For the second straight year, however, Aerolithe would suffer a Yasuda Kinen heartbreak. Last June, it was Mozu Ascot who mowed her down late. The defending champion didn’t get as close to her on Sunday, and Indy Champ muscled him out of the way when launching his bid.

Quickening once seeing daylight with jockey Yuichi Fukunaga, Indy Champ reeled in Aerolithe by a neck. Almond Eye, gaining hand over fist, missed second by a nose. Gallant Guanciale held fourth from Sungrazer, with Mozu Ascot sixth. Eighth-placer Stelvio, who sped home in :32.6, presumably would have been involved in the finish if he hadn’t gotten off to a slow start from post 8.

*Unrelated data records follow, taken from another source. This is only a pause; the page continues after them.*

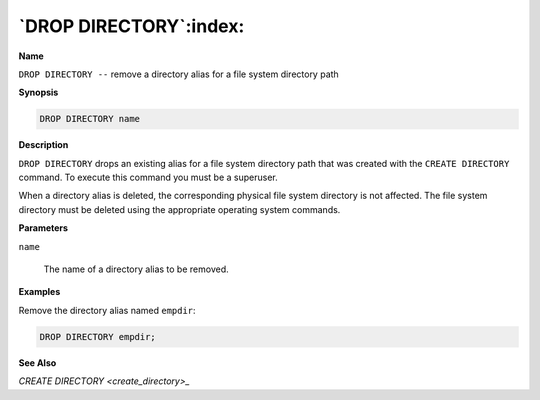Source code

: .. _drop_directory:

***********************
`DROP DIRECTORY`:index:
***********************

**Name**

``DROP DIRECTORY --`` remove a directory alias for a file system directory
path

**Synopsis**

.. code-block:: text

    DROP DIRECTORY name

**Description**

``DROP DIRECTORY`` drops an existing alias for a file system directory path
that was created with the ``CREATE DIRECTORY`` command. To execute this
command you must be a superuser.

When a directory alias is deleted, the corresponding physical file
system directory is not affected. The file system directory must be
deleted using the appropriate operating system commands.

**Parameters**

``name``

    The name of a directory alias to be removed.

**Examples**

Remove the directory alias named ``empdir``:

.. code-block:: text

    DROP DIRECTORY empdir;

**See Also**


`CREATE DIRECTORY <create_directory>_`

Like Almond Eye, Indy Champ sports the colors of Silk Racing Co. The Hidetaka Otonashi-trained four-year-old brought a progressive profile into this first Grade 1 attempt. The winner of his first two starts, Indy Champ was third to eventual champion three-year-old colt Blast Onepiece in the 2018 Mainichi Hai (G3) and fourth in the Arlington Cup (G3).

The son of Stay Gold later compiled a three-race winning streak capped by the February 3 Tokyo Shimbun Hai (G3) at this course and distance, and the pace scenario was blamed for his recent fourth in the Milers Cup. His 18-1 odds made him the fourth choice in the Yasuda Kinen, after Almond Eye, Danon Premium, and Aerolithe.

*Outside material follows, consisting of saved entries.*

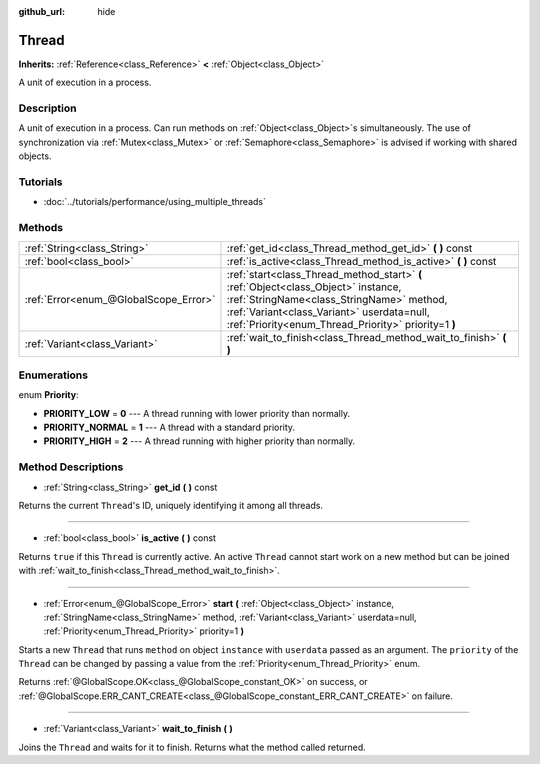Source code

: :github_url: hide

.. Generated automatically by doc/tools/makerst.py in Godot's source tree.
.. DO NOT EDIT THIS FILE, but the Thread.xml source instead.
.. The source is found in doc/classes or modules/<name>/doc_classes.

.. _class_Thread:

Thread
======

**Inherits:** :ref:`Reference<class_Reference>` **<** :ref:`Object<class_Object>`

A unit of execution in a process.

Description
-----------

A unit of execution in a process. Can run methods on :ref:`Object<class_Object>`\ s simultaneously. The use of synchronization via :ref:`Mutex<class_Mutex>` or :ref:`Semaphore<class_Semaphore>` is advised if working with shared objects.

Tutorials
---------

- :doc:`../tutorials/performance/using_multiple_threads`

Methods
-------

+---------------------------------------+-------------------------------------------------------------------------------------------------------------------------------------------------------------------------------------------------------------------------------------+
| :ref:`String<class_String>`           | :ref:`get_id<class_Thread_method_get_id>` **(** **)** const                                                                                                                                                                         |
+---------------------------------------+-------------------------------------------------------------------------------------------------------------------------------------------------------------------------------------------------------------------------------------+
| :ref:`bool<class_bool>`               | :ref:`is_active<class_Thread_method_is_active>` **(** **)** const                                                                                                                                                                   |
+---------------------------------------+-------------------------------------------------------------------------------------------------------------------------------------------------------------------------------------------------------------------------------------+
| :ref:`Error<enum_@GlobalScope_Error>` | :ref:`start<class_Thread_method_start>` **(** :ref:`Object<class_Object>` instance, :ref:`StringName<class_StringName>` method, :ref:`Variant<class_Variant>` userdata=null, :ref:`Priority<enum_Thread_Priority>` priority=1 **)** |
+---------------------------------------+-------------------------------------------------------------------------------------------------------------------------------------------------------------------------------------------------------------------------------------+
| :ref:`Variant<class_Variant>`         | :ref:`wait_to_finish<class_Thread_method_wait_to_finish>` **(** **)**                                                                                                                                                               |
+---------------------------------------+-------------------------------------------------------------------------------------------------------------------------------------------------------------------------------------------------------------------------------------+

Enumerations
------------

.. _enum_Thread_Priority:

.. _class_Thread_constant_PRIORITY_LOW:

.. _class_Thread_constant_PRIORITY_NORMAL:

.. _class_Thread_constant_PRIORITY_HIGH:

enum **Priority**:

- **PRIORITY_LOW** = **0** --- A thread running with lower priority than normally.

- **PRIORITY_NORMAL** = **1** --- A thread with a standard priority.

- **PRIORITY_HIGH** = **2** --- A thread running with higher priority than normally.

Method Descriptions
-------------------

.. _class_Thread_method_get_id:

- :ref:`String<class_String>` **get_id** **(** **)** const

Returns the current ``Thread``'s ID, uniquely identifying it among all threads.

----

.. _class_Thread_method_is_active:

- :ref:`bool<class_bool>` **is_active** **(** **)** const

Returns ``true`` if this ``Thread`` is currently active. An active ``Thread`` cannot start work on a new method but can be joined with :ref:`wait_to_finish<class_Thread_method_wait_to_finish>`.

----

.. _class_Thread_method_start:

- :ref:`Error<enum_@GlobalScope_Error>` **start** **(** :ref:`Object<class_Object>` instance, :ref:`StringName<class_StringName>` method, :ref:`Variant<class_Variant>` userdata=null, :ref:`Priority<enum_Thread_Priority>` priority=1 **)**

Starts a new ``Thread`` that runs ``method`` on object ``instance`` with ``userdata`` passed as an argument. The ``priority`` of the ``Thread`` can be changed by passing a value from the :ref:`Priority<enum_Thread_Priority>` enum.

Returns :ref:`@GlobalScope.OK<class_@GlobalScope_constant_OK>` on success, or :ref:`@GlobalScope.ERR_CANT_CREATE<class_@GlobalScope_constant_ERR_CANT_CREATE>` on failure.

----

.. _class_Thread_method_wait_to_finish:

- :ref:`Variant<class_Variant>` **wait_to_finish** **(** **)**

Joins the ``Thread`` and waits for it to finish. Returns what the method called returned.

Indy Champ is a “nephew” of Real Impact, the 2011 Yasuda Kinen hero who went on to land the 2015 George Ryder (G1) at Rosehill. The runner-up in Real Impact’s Yasuda Kinen, Strong Return, came back to win the 2012 edition in the stakes-record 1:31.3 eclipsed on Sunday. Indy Champ is a half-brother to sophomore filly A Will a Way, second in a photo in last November’s Keio Hai Nisai (G2) and most recently 10th in the Oka Sho.

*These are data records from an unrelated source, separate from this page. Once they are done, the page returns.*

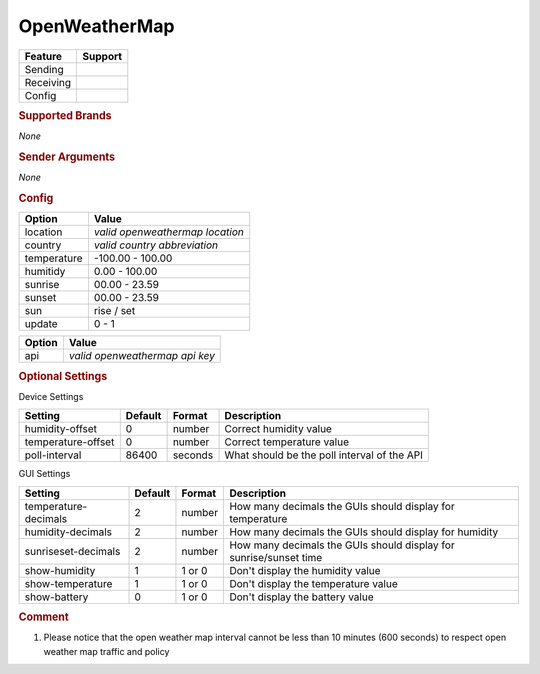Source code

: .. |yes| image:: ../../../images/yes.png
.. |no| image:: ../../../images/no.png

.. role:: underline
   :class: underline

OpenWeatherMap
==============

+------------------+-------------+
| **Feature**      | **Support** |
+------------------+-------------+
| Sending          | |no|        |
+------------------+-------------+
| Receiving        | |yes|       |
+------------------+-------------+
| Config           | |yes|       |
+------------------+-------------+

.. rubric:: Supported Brands

*None*

.. rubric:: Sender Arguments

*None*

.. rubric:: Config

.. code-block:: json
   :linenos:

   {
     "devices": {
       "outside": {
         "protocol": [ "openweathermap" ],
         "id": [{
           "location": "amsterdam",
           "api": "1234567890",
           "country": "nl"
         }],
         "humidity": 76.00,
         "temperature": 7.00,
         "sunrise": 7.00,
         "sunset": 16.15,
         "sun": "set",
         "update": 1
        }
     },
     "gui": {
       "outside": {
         "name": "Temperature",
         "group": [ "Outside" ],
         "media": [ "all" ]
       }
     }
   }

+------------------+----------------------------------+
| **Option**       | **Value**                        |
+------------------+----------------------------------+
| location         | *valid openweathermap location*  |
+------------------+----------------------------------+
| country          | *valid country abbreviation*     |
+------------------+----------------------------------+
| temperature      | -100.00 - 100.00                 |
+------------------+----------------------------------+
| humitidy         | 0.00 - 100.00                    |
+------------------+----------------------------------+
| sunrise          | 00.00 - 23.59                    |
+------------------+----------------------------------+
| sunset           | 00.00 - 23.59                    |
+------------------+----------------------------------+
| sun              | rise / set                       |
+------------------+----------------------------------+
| update           | 0 - 1                            |
+------------------+----------------------------------+

.. versionadded:: 8.0.7

+------------------+----------------------------------+
| **Option**       | **Value**                        |
+------------------+----------------------------------+
| api              | *valid openweathermap api key*   |
+------------------+----------------------------------+

.. rubric:: Optional Settings

:underline:`Device Settings`

+--------------------+-------------+------------+---------------------------------------------+
| **Setting**        | **Default** | **Format** | **Description**                             |
+--------------------+-------------+------------+---------------------------------------------+
| humidity-offset    | 0           | number     | Correct humidity value                      |
+--------------------+-------------+------------+---------------------------------------------+
| temperature-offset | 0           | number     | Correct temperature value                   |
+--------------------+-------------+------------+---------------------------------------------+
| poll-interval      | 86400       | seconds    | What should be the poll interval of the API |
+--------------------+-------------+------------+---------------------------------------------+

:underline:`GUI Settings`

+----------------------+-------------+------------+----------------------------------------------------------------------+
| **Setting**          | **Default** | **Format** | **Description**                                                      |
+----------------------+-------------+------------+----------------------------------------------------------------------+
| temperature-decimals | 2           | number     | How many decimals the GUIs should display for temperature            |
+----------------------+-------------+------------+----------------------------------------------------------------------+
| humidity-decimals    | 2           | number     | How many decimals the GUIs should display for humidity               |
+----------------------+-------------+------------+----------------------------------------------------------------------+
| sunriseset-decimals  | 2           | number     | How many decimals the GUIs should display for sunrise/sunset time    |
+----------------------+-------------+------------+----------------------------------------------------------------------+
| show-humidity        | 1           | 1 or 0     | Don't display the humidity value                                     |
+----------------------+-------------+------------+----------------------------------------------------------------------+
| show-temperature     | 1           | 1 or 0     | Don't display the temperature value                                  |
+----------------------+-------------+------------+----------------------------------------------------------------------+
| show-battery         | 0           | 1 or 0     | Don't display the battery value                                      |
+----------------------+-------------+------------+----------------------------------------------------------------------+


.. rubric:: Comment

#.  Please notice that the open weather map interval cannot be less than 10 minutes (600 seconds) to respect open weather map traffic and policy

Indy Champ’s dam, the winning King Kamehameha mare Will Power, is a half-sister to Real Impact; fellow Group 1 victor Neorealism, successful in the 2017 QE II Cup (G1) at Sha Tin; and Grade 1-placed multiple stakes scorer I’ll Love Again.

Unless connections opt to take up the free berth to the Breeders’ Cup Mile at Santa Anita, Indy Champ would be a natural contender for the November 17 Mile Championship (G1) at Kyoto.

Almond Eye will step back up in trip in due course, with the October 27 Tenno Sho (Autumn) (G1) being her stated goal. The world awaits the next appearance for this exceptional talent, who has the same engine over a metric mile and 1 1/2 miles. Her streak has ended, but her finishing speed at such a range of distances is Winx-like.